Rajdeep had been recently chosen by the Tourism Authority of Thailand (TAT) to board the inaugural flight from Kolkata to Bangkok (TG – 336) and received accolades for wonderfully recounting the experience, from start to finish, in his blog. In fact, his travelogue was featured in Hangla Hneshel, one of India's foremost Bengali magazine dedicated completely to food and travel. Rajdeep doesn't stop there! One of his undersea walks also got featured in The Telegraph, one of India's leading dailies. He is also one of the chief curators and a selector for chefs and restaurants for Channel One's Resto Ranna episodes.

Zomato ranks Rajdeep among the top ten food connoisseurs in the city. He has also been ranked number 5 and 6, in this year's Network 18 and Burrp surveys respectively, as one of the discerning food critics in the country.
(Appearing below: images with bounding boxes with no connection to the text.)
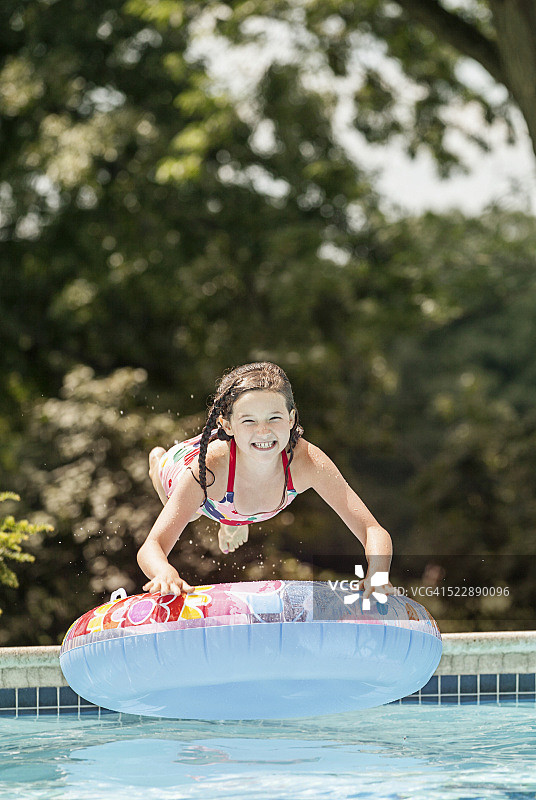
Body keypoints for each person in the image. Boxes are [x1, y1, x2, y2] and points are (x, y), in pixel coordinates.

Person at [138, 361, 395, 602]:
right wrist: (164, 572)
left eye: (274, 418)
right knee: (190, 514)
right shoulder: (208, 470)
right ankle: (157, 464)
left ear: (291, 419)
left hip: (238, 503)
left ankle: (234, 521)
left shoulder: (308, 462)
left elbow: (372, 530)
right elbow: (152, 546)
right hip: (184, 467)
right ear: (227, 425)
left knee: (231, 512)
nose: (264, 431)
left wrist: (378, 573)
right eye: (249, 420)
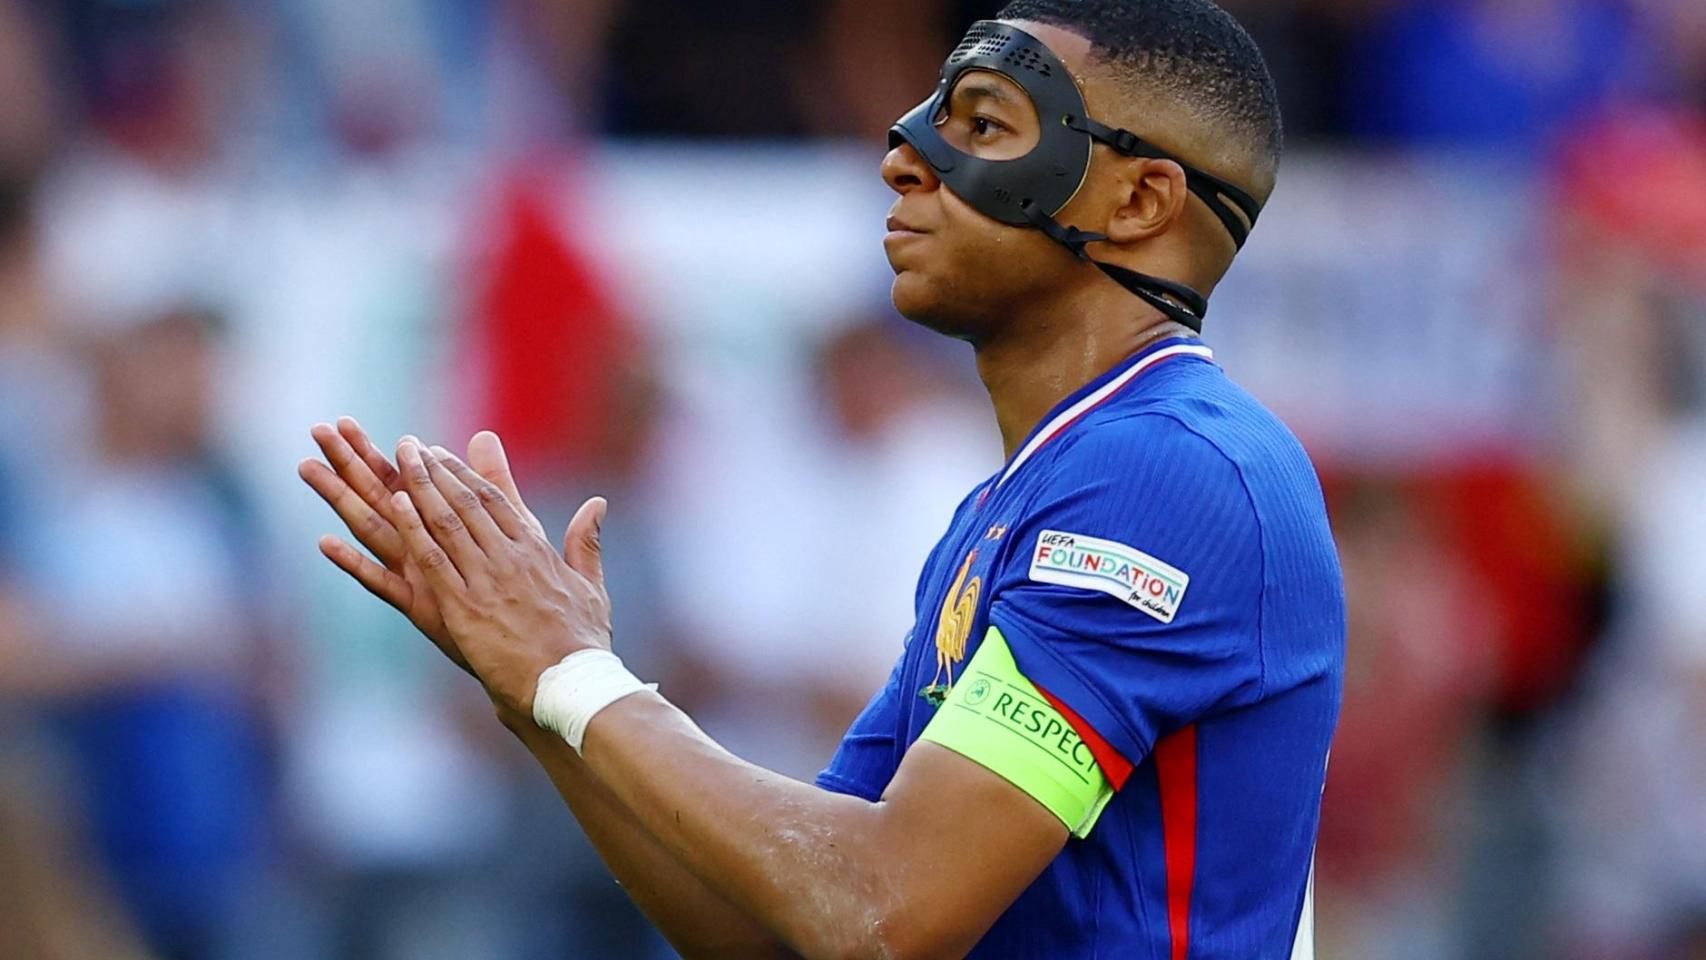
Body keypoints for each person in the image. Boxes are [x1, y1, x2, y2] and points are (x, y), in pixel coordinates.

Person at [300, 1, 1345, 956]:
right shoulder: (1011, 505)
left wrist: (574, 673)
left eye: (985, 125)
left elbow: (880, 912)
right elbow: (785, 925)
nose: (904, 156)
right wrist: (536, 696)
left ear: (1139, 200)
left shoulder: (1173, 475)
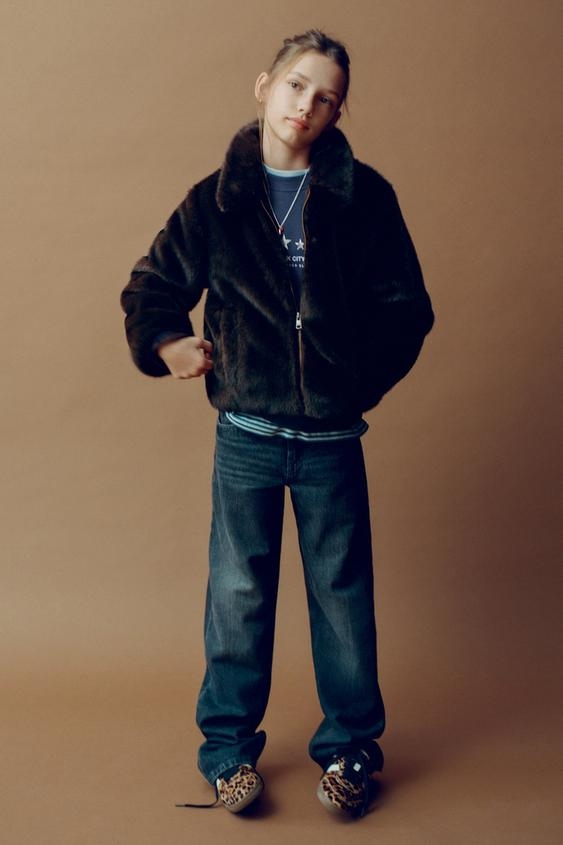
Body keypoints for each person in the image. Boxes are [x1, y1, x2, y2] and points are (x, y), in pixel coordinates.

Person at [120, 29, 434, 819]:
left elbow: (406, 309)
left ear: (336, 112)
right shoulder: (214, 201)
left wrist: (349, 384)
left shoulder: (364, 198)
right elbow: (151, 286)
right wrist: (167, 343)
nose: (306, 106)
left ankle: (351, 749)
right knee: (237, 594)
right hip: (247, 437)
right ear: (264, 86)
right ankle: (227, 750)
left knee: (342, 597)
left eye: (326, 97)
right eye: (296, 86)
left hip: (330, 441)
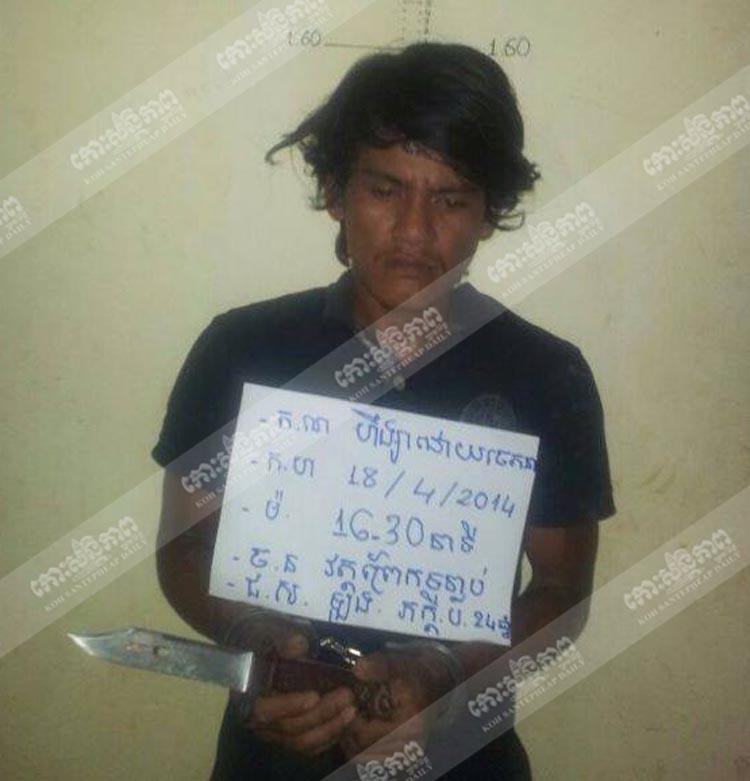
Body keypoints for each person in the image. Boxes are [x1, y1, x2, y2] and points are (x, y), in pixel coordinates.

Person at [152, 42, 616, 779]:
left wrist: (444, 673)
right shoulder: (242, 348)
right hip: (270, 750)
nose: (415, 231)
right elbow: (183, 547)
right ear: (336, 192)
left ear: (488, 213)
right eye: (385, 189)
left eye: (451, 199)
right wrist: (253, 638)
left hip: (463, 754)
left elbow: (562, 590)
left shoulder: (544, 373)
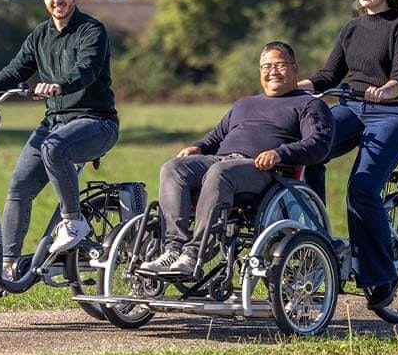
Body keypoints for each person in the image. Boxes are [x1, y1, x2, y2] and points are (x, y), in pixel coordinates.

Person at [297, 0, 398, 311]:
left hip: (396, 113)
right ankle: (316, 239)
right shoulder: (352, 28)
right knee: (308, 150)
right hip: (353, 108)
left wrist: (387, 90)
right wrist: (291, 89)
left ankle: (380, 276)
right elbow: (328, 76)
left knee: (362, 187)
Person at [0, 0, 119, 286]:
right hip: (55, 122)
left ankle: (74, 221)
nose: (58, 0)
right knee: (18, 187)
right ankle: (8, 267)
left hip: (96, 121)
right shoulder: (40, 35)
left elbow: (87, 70)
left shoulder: (92, 31)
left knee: (55, 147)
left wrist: (58, 85)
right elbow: (16, 69)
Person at [140, 41, 334, 277]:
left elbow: (318, 143)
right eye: (266, 66)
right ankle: (173, 248)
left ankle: (194, 253)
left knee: (220, 173)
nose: (272, 71)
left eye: (280, 65)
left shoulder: (309, 104)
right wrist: (198, 147)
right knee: (173, 168)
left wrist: (279, 153)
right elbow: (216, 137)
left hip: (265, 172)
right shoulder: (245, 103)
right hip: (222, 162)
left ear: (295, 68)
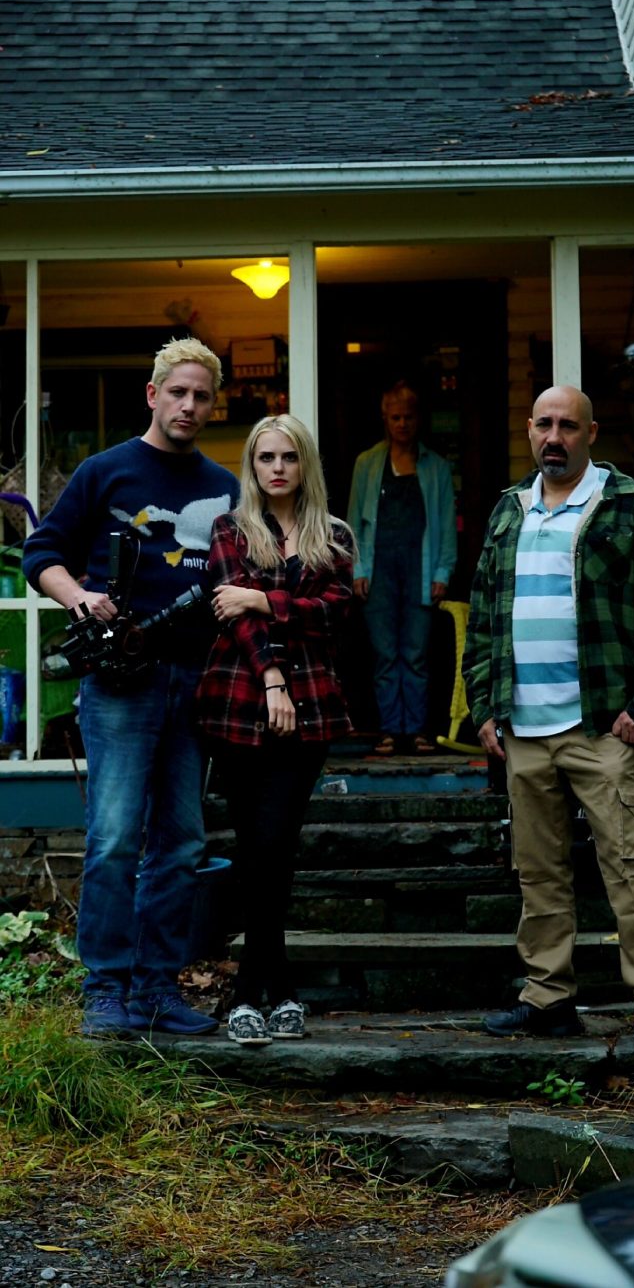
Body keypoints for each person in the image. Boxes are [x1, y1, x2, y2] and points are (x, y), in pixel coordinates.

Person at [462, 384, 634, 1049]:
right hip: (523, 727)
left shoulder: (633, 509)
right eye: (544, 424)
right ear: (529, 430)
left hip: (601, 727)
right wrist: (484, 706)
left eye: (568, 425)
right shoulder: (509, 511)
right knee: (538, 871)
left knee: (629, 864)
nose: (554, 437)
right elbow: (483, 619)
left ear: (591, 433)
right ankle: (548, 998)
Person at [22, 337, 239, 1037]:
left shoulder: (226, 487)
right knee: (115, 837)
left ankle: (156, 991)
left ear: (213, 404)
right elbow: (41, 553)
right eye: (177, 392)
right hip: (119, 683)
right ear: (152, 395)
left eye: (201, 396)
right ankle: (105, 991)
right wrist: (81, 598)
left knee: (182, 842)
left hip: (193, 683)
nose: (188, 405)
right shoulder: (105, 471)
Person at [198, 414, 354, 1047]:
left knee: (278, 845)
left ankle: (256, 989)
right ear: (252, 466)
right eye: (266, 458)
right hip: (239, 700)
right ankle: (270, 990)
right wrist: (270, 677)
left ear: (304, 463)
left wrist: (262, 598)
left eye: (288, 457)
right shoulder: (230, 529)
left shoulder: (333, 535)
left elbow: (336, 611)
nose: (278, 468)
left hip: (311, 704)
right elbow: (228, 613)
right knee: (254, 845)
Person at [347, 381, 457, 756]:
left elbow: (446, 524)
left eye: (408, 417)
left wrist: (442, 572)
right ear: (385, 418)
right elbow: (353, 522)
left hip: (420, 568)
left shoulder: (436, 467)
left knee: (416, 652)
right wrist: (357, 569)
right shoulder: (367, 464)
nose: (402, 424)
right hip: (378, 569)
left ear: (418, 418)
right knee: (384, 653)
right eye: (395, 417)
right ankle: (390, 730)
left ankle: (419, 730)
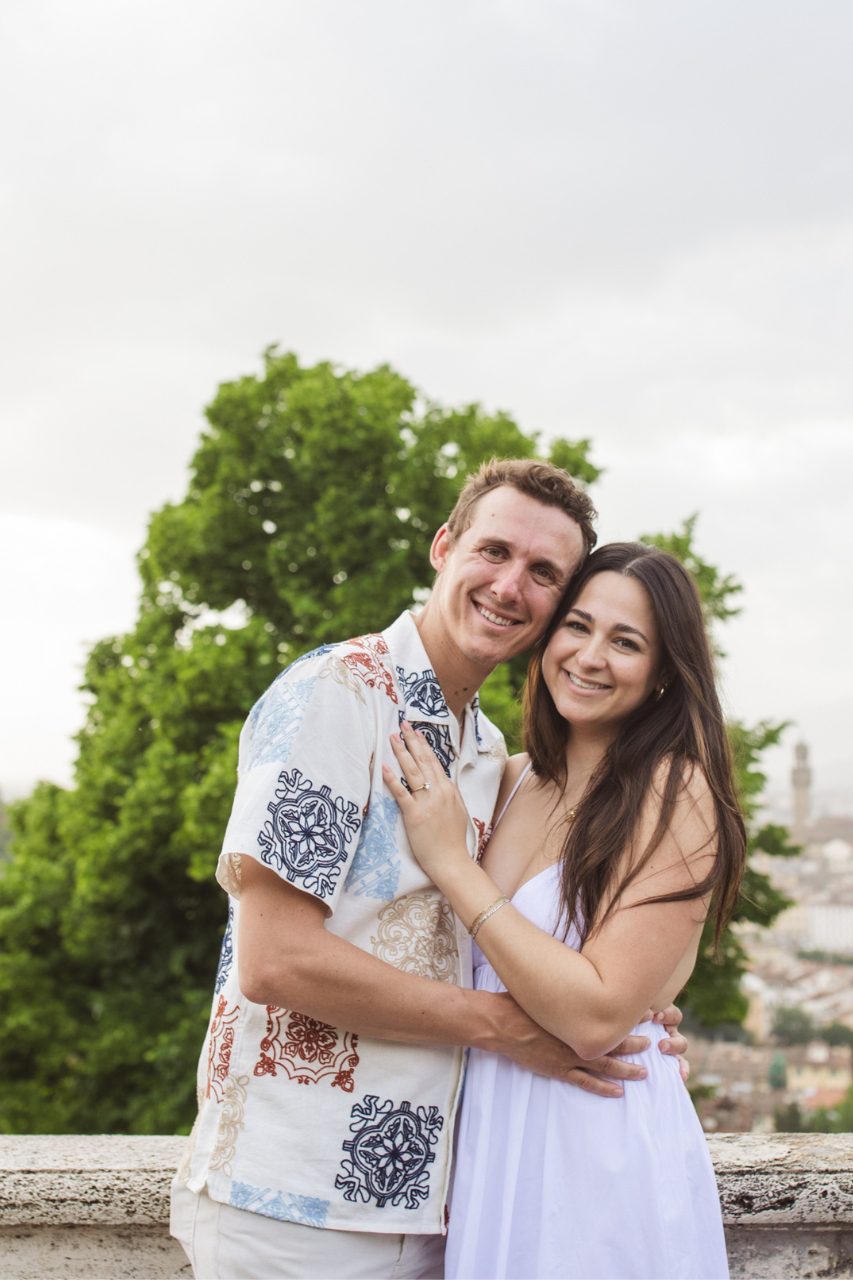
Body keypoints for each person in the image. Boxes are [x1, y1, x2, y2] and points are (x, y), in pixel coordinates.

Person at [170, 463, 688, 1280]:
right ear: (443, 547)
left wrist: (636, 1004)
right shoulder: (337, 693)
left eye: (543, 573)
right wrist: (508, 1027)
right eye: (493, 551)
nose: (510, 586)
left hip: (433, 1204)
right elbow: (274, 959)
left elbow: (512, 931)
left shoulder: (484, 753)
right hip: (294, 1202)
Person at [386, 542, 745, 1280]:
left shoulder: (672, 792)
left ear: (661, 674)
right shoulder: (504, 778)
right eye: (576, 626)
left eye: (625, 642)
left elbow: (593, 1016)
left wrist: (452, 864)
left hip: (595, 1146)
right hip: (489, 1140)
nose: (588, 656)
Rajdeep loves eating out at different restaurants. A true blue Bengali at heart and gut, experimenting with food and palates come naturally to him. And he doesn't mind leaving an endearing word or two for chefs who have displayed their talents on the plate and the restaurant management for the inviting ambiance of an eatery.

Rajdeep counts is as his forte the wonderful rapport he shares with different media houses. Thus his writings have already been picked up by top food journals and news dailies apart from the exposure he has to talk about them on social media. Reputation management of his clients come naturally to him be it on the virtual platform or in print.

He has been blogging for the last three years. When he is not writing on food and travel or working as a Government employee, you can most certainly catch him with a camera slung around his neck and travel gear ready to satisfy his inner wanderlust.